Hasta ahora creía que el género humano se dividía en dos especies: los que usan el dedo índice para mandar mensajes de móvil y los que utilizan el pulgar. Eso fue hasta que vi a mi santo haciéndolo con el meñique, y entonces lo comprendí todo.
Ese prodigio de hombre con el que comparto mi vida pertenece a una raza aparte. ¿Cómo si no iba a pasarse tres semanas de vacaciones en solitario con nuestros churumbeles sin quejarse, sin decir “estoy cansado”, sin preguntarme “cuándo vienes”, sin resoplar “hijos, que os aguante vuestra madre”? Ninguna reclamación, ningún lamento, ningún enojo ni velada acusación. Claro que tampoco ningún cepillado de pelo a los niños, ningún recambio de ropa sucia, ningún repasado de dientes de leche… Todo en plan minimalista, me temo.
Después de 21 años con él (sí, yo era muy joven cuando lo conocí, lo que se entiende por mozérrima), ya me voy acostumbrando a sus rizos alborotados, a su barba sin recortar y a sus camisetas digamos que vintage. En el fondo, es el mismo aspecto que luce ahora Borja Thyssen al más puro estilo bohemiam chic, pijipi o, con perdón, jipipollas (uy, a fumigar, a fumigar, que éste es un blog distinguido). Es decir, soy (insultantemente) rico, voy desaliñado y me gasto mil euros en un pantalón raído porque es lo más cool. ¡Y yo sin saber que tenía un paradigma del estilo en casa!

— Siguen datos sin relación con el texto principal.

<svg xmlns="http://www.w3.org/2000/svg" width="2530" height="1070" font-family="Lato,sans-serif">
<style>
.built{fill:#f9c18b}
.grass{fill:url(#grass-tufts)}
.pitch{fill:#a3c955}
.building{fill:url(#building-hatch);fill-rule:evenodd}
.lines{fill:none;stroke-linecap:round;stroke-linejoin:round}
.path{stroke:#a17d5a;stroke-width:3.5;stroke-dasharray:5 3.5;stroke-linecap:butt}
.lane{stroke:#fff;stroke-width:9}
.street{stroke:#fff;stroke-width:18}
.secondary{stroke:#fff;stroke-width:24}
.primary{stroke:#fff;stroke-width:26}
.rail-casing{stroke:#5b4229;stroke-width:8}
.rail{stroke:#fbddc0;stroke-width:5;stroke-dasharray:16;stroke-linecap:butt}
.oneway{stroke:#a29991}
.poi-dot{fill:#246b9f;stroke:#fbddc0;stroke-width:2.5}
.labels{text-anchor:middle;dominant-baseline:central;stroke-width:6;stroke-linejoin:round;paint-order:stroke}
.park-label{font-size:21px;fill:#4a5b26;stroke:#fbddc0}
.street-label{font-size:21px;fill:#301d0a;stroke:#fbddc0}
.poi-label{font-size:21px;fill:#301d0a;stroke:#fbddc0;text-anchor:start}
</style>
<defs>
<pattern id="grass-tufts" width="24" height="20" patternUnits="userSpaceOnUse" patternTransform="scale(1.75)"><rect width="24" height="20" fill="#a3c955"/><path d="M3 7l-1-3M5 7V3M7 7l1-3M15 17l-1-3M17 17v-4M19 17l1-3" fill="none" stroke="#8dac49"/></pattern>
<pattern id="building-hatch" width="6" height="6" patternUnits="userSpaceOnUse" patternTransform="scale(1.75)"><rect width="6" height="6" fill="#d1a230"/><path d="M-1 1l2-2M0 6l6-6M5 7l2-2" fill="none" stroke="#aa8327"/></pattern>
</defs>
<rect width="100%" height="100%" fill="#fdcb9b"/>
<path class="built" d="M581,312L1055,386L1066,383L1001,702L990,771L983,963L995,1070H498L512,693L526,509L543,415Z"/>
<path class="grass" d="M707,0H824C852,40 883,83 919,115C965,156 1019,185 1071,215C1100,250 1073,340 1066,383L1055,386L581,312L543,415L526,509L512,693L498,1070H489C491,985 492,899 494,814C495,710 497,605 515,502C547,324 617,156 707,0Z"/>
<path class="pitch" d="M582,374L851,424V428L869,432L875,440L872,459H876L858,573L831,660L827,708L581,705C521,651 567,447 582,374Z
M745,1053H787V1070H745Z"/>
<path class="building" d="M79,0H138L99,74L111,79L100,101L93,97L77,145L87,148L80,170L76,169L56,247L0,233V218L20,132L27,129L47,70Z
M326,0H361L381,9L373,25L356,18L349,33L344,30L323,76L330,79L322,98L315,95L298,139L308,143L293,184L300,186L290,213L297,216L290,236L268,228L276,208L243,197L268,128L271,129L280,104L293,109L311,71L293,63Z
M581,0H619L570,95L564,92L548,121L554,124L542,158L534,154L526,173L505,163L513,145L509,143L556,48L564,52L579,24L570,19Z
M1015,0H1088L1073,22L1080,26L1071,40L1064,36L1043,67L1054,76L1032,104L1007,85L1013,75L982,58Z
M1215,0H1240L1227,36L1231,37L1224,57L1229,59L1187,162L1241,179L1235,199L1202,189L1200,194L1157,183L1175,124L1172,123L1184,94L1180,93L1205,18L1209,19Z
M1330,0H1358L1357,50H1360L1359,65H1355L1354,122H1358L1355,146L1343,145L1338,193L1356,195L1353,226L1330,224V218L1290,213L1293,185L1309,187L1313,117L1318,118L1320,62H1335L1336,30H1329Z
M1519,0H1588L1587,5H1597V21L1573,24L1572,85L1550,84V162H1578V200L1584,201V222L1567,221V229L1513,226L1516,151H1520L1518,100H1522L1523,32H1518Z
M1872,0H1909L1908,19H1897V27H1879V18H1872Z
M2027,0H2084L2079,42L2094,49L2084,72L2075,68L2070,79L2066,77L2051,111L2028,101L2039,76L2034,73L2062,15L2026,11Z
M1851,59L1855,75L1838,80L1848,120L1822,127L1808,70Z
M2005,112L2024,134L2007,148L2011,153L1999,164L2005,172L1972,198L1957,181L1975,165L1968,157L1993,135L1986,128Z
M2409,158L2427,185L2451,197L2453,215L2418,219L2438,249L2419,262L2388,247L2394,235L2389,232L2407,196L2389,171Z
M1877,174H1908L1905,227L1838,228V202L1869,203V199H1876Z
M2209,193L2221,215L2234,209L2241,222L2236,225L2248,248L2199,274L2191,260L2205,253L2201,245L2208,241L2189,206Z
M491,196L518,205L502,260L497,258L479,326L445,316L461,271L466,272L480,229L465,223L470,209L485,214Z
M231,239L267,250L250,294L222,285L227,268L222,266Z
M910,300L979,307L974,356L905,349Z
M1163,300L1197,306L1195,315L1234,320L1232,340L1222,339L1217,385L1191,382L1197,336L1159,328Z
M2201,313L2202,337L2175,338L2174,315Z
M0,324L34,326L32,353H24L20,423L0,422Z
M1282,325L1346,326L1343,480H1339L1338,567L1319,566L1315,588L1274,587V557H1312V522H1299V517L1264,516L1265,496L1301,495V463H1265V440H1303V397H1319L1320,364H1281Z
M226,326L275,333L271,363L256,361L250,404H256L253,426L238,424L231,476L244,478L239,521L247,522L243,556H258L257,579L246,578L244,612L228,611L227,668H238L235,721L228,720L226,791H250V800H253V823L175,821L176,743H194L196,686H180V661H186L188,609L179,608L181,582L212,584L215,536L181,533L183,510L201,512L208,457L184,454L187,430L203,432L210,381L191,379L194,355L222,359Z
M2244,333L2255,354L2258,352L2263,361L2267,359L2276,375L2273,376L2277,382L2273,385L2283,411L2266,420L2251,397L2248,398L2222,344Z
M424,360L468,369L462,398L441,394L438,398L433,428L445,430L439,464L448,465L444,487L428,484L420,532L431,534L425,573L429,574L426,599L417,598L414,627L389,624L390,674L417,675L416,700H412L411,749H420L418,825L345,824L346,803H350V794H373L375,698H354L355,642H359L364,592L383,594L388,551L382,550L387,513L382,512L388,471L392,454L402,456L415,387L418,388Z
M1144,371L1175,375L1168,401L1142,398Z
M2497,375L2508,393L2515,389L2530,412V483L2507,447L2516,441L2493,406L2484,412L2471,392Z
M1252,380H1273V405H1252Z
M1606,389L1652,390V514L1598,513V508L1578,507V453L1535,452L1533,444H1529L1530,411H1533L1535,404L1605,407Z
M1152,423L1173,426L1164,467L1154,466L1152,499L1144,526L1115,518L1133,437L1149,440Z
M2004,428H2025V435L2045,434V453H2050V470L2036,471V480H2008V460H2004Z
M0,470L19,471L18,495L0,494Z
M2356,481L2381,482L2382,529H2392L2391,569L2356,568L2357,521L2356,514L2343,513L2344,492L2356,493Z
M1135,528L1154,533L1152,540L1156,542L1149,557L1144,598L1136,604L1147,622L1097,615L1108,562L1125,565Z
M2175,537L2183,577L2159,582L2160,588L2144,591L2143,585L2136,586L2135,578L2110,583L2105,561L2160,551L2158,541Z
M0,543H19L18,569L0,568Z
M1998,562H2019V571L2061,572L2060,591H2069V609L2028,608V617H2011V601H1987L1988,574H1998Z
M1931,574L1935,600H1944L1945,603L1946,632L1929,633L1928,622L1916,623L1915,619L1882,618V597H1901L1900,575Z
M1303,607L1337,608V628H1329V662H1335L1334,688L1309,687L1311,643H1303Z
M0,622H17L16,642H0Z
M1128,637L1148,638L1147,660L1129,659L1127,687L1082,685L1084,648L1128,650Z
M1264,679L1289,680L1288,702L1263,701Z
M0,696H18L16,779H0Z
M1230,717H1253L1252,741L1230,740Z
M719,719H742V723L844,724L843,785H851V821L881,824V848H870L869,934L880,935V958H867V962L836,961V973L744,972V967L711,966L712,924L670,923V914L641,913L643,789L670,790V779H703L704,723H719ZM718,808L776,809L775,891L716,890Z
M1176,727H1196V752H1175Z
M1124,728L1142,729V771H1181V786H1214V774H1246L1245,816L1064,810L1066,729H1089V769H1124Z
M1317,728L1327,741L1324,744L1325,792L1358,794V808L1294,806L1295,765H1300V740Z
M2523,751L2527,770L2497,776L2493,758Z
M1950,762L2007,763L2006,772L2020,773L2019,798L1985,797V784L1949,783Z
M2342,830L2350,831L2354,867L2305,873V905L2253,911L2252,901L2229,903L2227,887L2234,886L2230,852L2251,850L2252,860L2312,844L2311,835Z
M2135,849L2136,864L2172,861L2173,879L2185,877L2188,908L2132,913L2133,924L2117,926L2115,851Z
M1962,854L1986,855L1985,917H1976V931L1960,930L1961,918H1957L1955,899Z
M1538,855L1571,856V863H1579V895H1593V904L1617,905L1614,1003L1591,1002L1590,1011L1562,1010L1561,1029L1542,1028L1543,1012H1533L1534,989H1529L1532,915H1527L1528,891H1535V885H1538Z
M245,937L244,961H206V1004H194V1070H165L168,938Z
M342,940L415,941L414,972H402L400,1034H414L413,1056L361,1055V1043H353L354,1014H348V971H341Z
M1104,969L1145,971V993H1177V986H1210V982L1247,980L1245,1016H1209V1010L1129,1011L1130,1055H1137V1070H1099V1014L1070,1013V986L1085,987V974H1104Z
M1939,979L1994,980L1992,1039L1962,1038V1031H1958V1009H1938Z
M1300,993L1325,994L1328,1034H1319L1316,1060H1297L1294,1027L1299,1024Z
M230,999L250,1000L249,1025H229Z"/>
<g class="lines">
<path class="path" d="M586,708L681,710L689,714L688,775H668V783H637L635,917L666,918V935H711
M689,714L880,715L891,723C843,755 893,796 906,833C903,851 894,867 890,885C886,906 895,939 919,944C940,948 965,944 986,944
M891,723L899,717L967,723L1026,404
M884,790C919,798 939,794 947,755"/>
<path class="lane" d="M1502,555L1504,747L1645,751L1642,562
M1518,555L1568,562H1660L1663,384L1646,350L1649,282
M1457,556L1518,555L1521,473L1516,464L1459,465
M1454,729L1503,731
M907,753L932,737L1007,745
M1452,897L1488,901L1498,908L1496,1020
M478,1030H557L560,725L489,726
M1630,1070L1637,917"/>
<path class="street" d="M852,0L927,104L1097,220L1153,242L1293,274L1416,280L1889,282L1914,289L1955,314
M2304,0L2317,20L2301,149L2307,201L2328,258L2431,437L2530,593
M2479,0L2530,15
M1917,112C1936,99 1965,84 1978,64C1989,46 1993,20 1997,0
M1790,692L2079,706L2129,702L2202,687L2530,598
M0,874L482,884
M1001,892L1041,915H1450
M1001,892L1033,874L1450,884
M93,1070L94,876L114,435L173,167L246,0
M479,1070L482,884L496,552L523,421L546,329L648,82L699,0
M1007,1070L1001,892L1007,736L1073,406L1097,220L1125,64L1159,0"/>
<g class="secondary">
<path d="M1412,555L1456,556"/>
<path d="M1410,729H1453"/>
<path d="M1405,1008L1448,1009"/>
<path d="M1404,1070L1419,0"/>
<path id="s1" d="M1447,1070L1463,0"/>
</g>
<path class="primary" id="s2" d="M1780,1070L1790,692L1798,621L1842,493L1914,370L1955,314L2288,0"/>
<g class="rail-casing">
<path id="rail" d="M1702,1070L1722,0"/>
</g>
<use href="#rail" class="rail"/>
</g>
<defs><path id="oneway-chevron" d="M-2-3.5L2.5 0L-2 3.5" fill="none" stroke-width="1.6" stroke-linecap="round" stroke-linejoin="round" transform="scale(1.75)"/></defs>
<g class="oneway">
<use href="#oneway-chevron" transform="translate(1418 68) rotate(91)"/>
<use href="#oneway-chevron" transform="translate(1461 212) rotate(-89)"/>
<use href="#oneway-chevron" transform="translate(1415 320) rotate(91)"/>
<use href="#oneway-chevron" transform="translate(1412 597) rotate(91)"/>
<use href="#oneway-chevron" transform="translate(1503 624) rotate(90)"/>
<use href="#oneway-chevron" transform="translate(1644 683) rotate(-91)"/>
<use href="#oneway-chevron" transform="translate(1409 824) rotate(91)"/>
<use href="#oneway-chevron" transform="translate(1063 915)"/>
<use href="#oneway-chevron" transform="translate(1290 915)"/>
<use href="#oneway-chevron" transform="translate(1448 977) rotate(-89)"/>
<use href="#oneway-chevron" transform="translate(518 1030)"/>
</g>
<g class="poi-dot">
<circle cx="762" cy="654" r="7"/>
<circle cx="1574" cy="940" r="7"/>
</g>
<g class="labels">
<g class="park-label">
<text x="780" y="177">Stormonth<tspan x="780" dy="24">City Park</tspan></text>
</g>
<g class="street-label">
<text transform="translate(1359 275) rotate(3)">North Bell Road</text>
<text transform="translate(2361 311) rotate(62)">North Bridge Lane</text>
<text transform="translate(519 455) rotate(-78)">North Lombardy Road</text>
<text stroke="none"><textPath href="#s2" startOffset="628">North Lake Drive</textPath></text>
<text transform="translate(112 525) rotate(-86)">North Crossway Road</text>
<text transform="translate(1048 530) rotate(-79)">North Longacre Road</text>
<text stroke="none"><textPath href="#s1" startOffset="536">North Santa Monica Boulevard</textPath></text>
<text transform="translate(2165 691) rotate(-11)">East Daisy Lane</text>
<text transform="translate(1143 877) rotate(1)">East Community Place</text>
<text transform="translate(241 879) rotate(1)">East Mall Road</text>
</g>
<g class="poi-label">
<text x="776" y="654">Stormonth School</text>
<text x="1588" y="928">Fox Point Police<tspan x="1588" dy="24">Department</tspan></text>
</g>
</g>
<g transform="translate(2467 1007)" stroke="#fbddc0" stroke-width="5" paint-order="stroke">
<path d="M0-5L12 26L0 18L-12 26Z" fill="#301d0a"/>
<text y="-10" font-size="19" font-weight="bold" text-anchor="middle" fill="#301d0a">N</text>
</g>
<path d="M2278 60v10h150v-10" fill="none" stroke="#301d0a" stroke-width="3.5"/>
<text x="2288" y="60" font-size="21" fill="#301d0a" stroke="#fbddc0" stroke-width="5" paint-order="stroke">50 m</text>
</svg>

Debo reconocer que matrimoniar con un hombre tan singular tiene sus ventajas. ¿Acaso cualquier otro varón hubiera osado llevarme al autodenominado “Rey de las Tortillas” en nuestra primera cena romántica? No, amigos, no. A eso le llamo yo gozar de una estratosférica autoestima.
Ni restaurantes de pitiminí ni cafeterías decimonónicas de las que delicadamente hermosean Madrid. Él me invitó a un mesón de los de antes, con sus churretes de grasa en las paredes, sus mondadientes en la barra y su sutil olorcillo a fritanga para hacerme ojitos mientras de fondo sonaba un “Manolo, ponme una de chorizo”, “marchando, con muuuucha cebolla”. Romanticismo en estado puro.
Pero ya lo he olvidado. Si yo no soy rencorosa. De hecho, me estoy volviendo casi tan despistada como él. Aunque, mira tú, la cabezonería no se me pega; para eso necesitaría varias reencarnaciones…
Mi madre, que no da puntada sin hilo (véanse sus comentarios a este blog) asegura que los niños le han salido a él en lo buenos y a mí en lo listos. Y él, que no es pendenciero ni orgulloso ni revanchista como yo, se queda como si tal cosa. Vamos, que llega mi suegra a insinuar algo parecido, análogo y/o similar sobre mí y reavivo la guerra frrrrranco-prrrrrusiana.
Por todo esto y mucho más, tengo que deciros que no sigáis buscando. El caldero de oro del final del arco iris lo tengo yo en casa. ¡Uff, esto me ha quedado más empalagoso que un cupcake doble con extra de azúcar glass! Pero en el fondo es verdad, mi santo vale un Potosí. Y que no se atreva nadie a decir lo contrario, que para meterme con él… ¡ya estoy yo!